---- Data for the task

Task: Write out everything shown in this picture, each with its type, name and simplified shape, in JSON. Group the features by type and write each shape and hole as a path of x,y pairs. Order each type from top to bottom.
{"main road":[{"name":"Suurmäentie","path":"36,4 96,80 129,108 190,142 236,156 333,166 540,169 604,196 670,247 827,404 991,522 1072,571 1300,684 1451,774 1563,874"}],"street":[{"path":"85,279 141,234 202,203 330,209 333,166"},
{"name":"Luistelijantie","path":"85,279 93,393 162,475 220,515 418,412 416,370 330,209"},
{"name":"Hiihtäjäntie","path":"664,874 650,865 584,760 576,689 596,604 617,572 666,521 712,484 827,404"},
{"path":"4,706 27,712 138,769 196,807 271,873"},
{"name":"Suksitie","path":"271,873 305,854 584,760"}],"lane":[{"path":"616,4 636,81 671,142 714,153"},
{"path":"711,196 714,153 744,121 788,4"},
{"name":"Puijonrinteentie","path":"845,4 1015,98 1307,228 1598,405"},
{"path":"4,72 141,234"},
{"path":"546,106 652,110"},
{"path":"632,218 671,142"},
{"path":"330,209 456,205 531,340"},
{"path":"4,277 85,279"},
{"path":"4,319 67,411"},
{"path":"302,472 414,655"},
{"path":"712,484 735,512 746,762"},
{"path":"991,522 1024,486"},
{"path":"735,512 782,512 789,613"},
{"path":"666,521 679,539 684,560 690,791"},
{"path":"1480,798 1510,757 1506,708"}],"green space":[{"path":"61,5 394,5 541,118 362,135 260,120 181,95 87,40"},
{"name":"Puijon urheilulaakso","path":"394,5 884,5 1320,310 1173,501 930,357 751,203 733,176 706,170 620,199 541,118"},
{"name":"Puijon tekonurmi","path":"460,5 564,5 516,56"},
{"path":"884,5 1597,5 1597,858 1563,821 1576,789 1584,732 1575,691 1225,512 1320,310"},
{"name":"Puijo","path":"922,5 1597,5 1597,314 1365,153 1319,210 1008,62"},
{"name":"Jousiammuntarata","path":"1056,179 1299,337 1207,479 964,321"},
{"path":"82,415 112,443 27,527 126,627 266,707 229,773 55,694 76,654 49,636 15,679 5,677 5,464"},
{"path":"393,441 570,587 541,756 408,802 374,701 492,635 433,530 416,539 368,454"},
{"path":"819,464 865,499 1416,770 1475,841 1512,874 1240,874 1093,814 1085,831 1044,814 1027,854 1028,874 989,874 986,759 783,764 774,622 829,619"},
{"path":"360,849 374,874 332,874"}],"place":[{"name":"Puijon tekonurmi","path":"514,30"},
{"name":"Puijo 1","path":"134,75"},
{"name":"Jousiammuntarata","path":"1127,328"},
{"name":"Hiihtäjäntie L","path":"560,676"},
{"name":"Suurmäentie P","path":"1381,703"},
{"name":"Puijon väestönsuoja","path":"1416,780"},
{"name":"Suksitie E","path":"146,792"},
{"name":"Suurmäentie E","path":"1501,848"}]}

--------

→ Activity
Retype every entry exactly as it stands.

→ Written response
Task: Write out everything shown in this picture, each with its type, name and simplified shape, in JSON. Group the features by type and write each shape and hole as a path of x,y pairs. Order each type from top to bottom.
{"main road":[{"name":"Suurmäentie","path":"36,4 96,80 129,108 190,142 236,156 333,166 540,169 604,196 670,247 827,404 991,522 1072,571 1300,684 1451,774 1563,874"}],"street":[{"path":"85,279 141,234 202,203 330,209 333,166"},
{"name":"Luistelijantie","path":"85,279 93,393 162,475 220,515 418,412 416,370 330,209"},
{"name":"Hiihtäjäntie","path":"664,874 650,865 584,760 576,689 596,604 617,572 666,521 712,484 827,404"},
{"path":"4,706 27,712 138,769 196,807 271,873"},
{"name":"Suksitie","path":"271,873 305,854 584,760"}],"lane":[{"path":"616,4 636,81 671,142 714,153"},
{"path":"711,196 714,153 744,121 788,4"},
{"name":"Puijonrinteentie","path":"845,4 1015,98 1307,228 1598,405"},
{"path":"4,72 141,234"},
{"path":"546,106 652,110"},
{"path":"632,218 671,142"},
{"path":"330,209 456,205 531,340"},
{"path":"4,277 85,279"},
{"path":"4,319 67,411"},
{"path":"302,472 414,655"},
{"path":"712,484 735,512 746,762"},
{"path":"991,522 1024,486"},
{"path":"735,512 782,512 789,613"},
{"path":"666,521 679,539 684,560 690,791"},
{"path":"1480,798 1510,757 1506,708"}],"green space":[{"path":"61,5 394,5 541,118 362,135 260,120 181,95 87,40"},
{"name":"Puijon urheilulaakso","path":"394,5 884,5 1320,310 1173,501 930,357 751,203 733,176 706,170 620,199 541,118"},
{"name":"Puijon tekonurmi","path":"460,5 564,5 516,56"},
{"path":"884,5 1597,5 1597,858 1563,821 1576,789 1584,732 1575,691 1225,512 1320,310"},
{"name":"Puijo","path":"922,5 1597,5 1597,314 1365,153 1319,210 1008,62"},
{"name":"Jousiammuntarata","path":"1056,179 1299,337 1207,479 964,321"},
{"path":"82,415 112,443 27,527 126,627 266,707 229,773 55,694 76,654 49,636 15,679 5,677 5,464"},
{"path":"393,441 570,587 541,756 408,802 374,701 492,635 433,530 416,539 368,454"},
{"path":"819,464 865,499 1416,770 1475,841 1512,874 1240,874 1093,814 1085,831 1044,814 1027,854 1028,874 989,874 986,759 783,764 774,622 829,619"},
{"path":"360,849 374,874 332,874"}],"place":[{"name":"Puijon tekonurmi","path":"514,30"},
{"name":"Puijo 1","path":"134,75"},
{"name":"Jousiammuntarata","path":"1127,328"},
{"name":"Hiihtäjäntie L","path":"560,676"},
{"name":"Suurmäentie P","path":"1381,703"},
{"name":"Puijon väestönsuoja","path":"1416,780"},
{"name":"Suksitie E","path":"146,792"},
{"name":"Suurmäentie E","path":"1501,848"}]}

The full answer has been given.